• _DO THIS_:
Locate each line in the items below that contains the string "skLineSegment", and copy every such line in full.

• _RECORDS SUPPLIED_:
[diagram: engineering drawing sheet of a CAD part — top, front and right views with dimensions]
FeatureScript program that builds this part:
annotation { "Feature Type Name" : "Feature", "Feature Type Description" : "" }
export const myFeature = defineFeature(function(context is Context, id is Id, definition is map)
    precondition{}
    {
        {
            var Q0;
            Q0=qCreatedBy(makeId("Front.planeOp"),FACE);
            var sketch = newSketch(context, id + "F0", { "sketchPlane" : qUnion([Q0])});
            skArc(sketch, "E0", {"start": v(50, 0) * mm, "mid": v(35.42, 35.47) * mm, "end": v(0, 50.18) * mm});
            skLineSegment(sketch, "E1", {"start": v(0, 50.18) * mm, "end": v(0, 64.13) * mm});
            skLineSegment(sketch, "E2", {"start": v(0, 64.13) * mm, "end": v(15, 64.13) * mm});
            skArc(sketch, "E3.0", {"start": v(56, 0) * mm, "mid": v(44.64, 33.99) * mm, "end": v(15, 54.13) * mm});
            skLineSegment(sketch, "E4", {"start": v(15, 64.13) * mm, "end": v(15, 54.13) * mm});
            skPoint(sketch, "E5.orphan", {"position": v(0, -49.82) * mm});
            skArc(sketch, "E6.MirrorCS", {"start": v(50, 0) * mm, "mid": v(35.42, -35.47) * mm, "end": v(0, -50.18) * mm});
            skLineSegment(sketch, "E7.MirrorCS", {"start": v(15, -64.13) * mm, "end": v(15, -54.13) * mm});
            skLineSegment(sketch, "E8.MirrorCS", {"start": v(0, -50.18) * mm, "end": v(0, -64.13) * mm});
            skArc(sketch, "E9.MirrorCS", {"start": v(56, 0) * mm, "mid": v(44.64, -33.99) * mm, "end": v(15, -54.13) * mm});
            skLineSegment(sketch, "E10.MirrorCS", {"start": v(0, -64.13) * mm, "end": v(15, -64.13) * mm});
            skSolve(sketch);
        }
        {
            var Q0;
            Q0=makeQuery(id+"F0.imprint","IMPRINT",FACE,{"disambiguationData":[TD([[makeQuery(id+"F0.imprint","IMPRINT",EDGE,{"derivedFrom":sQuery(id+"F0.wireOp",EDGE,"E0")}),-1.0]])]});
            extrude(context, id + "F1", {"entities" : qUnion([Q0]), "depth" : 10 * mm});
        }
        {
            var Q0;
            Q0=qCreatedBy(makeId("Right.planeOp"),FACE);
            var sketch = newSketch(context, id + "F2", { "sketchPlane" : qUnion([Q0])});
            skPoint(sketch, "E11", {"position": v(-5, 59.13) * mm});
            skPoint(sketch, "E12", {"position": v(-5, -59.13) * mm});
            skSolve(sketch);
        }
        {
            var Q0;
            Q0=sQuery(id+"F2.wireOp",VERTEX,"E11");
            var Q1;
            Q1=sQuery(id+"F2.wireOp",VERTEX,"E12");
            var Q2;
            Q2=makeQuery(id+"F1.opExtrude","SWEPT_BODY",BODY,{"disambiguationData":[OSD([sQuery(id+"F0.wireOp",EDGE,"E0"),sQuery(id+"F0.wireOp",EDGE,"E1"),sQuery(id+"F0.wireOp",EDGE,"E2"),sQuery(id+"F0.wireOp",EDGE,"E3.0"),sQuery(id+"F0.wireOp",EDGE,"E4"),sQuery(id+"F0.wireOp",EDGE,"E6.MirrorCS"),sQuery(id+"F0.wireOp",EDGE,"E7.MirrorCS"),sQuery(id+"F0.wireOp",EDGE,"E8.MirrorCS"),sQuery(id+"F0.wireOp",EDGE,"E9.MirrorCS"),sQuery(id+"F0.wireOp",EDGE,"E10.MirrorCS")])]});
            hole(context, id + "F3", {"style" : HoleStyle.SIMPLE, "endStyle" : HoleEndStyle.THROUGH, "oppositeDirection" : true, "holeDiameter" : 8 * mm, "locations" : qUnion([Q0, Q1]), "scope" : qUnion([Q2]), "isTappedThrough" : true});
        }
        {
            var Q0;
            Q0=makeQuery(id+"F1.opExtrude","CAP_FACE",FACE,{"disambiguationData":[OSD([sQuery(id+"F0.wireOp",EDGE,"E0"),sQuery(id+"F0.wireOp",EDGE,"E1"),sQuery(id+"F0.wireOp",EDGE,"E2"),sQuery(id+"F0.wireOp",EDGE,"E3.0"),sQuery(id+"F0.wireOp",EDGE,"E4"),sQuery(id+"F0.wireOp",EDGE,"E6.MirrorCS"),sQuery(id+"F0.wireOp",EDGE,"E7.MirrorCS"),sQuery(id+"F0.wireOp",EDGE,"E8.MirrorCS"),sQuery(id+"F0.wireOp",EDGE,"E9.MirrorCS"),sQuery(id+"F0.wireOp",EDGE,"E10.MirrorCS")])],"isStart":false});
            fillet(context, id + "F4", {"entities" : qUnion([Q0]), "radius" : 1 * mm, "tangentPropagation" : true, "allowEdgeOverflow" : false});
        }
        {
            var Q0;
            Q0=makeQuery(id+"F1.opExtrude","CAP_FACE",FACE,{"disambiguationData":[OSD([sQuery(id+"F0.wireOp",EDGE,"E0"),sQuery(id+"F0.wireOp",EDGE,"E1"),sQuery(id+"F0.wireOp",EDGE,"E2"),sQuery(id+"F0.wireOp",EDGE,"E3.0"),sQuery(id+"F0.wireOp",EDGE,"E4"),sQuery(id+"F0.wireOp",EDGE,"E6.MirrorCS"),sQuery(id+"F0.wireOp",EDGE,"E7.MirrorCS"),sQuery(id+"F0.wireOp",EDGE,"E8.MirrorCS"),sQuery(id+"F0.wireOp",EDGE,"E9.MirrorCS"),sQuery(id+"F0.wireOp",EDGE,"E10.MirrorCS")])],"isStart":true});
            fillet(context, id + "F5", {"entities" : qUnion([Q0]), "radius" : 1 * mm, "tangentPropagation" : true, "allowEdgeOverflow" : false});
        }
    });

• _ANSWER TO THE TASK_:
            skLineSegment(sketch, "E1", {"start": v(0, 50.18) * mm, "end": v(0, 64.13) * mm});
            skLineSegment(sketch, "E2", {"start": v(0, 64.13) * mm, "end": v(15, 64.13) * mm});
            skLineSegment(sketch, "E4", {"start": v(15, 64.13) * mm, "end": v(15, 54.13) * mm});
            skLineSegment(sketch, "E7.MirrorCS", {"start": v(15, -64.13) * mm, "end": v(15, -54.13) * mm});
            skLineSegment(sketch, "E8.MirrorCS", {"start": v(0, -50.18) * mm, "end": v(0, -64.13) * mm});
            skLineSegment(sketch, "E10.MirrorCS", {"start": v(0, -64.13) * mm, "end": v(15, -64.13) * mm});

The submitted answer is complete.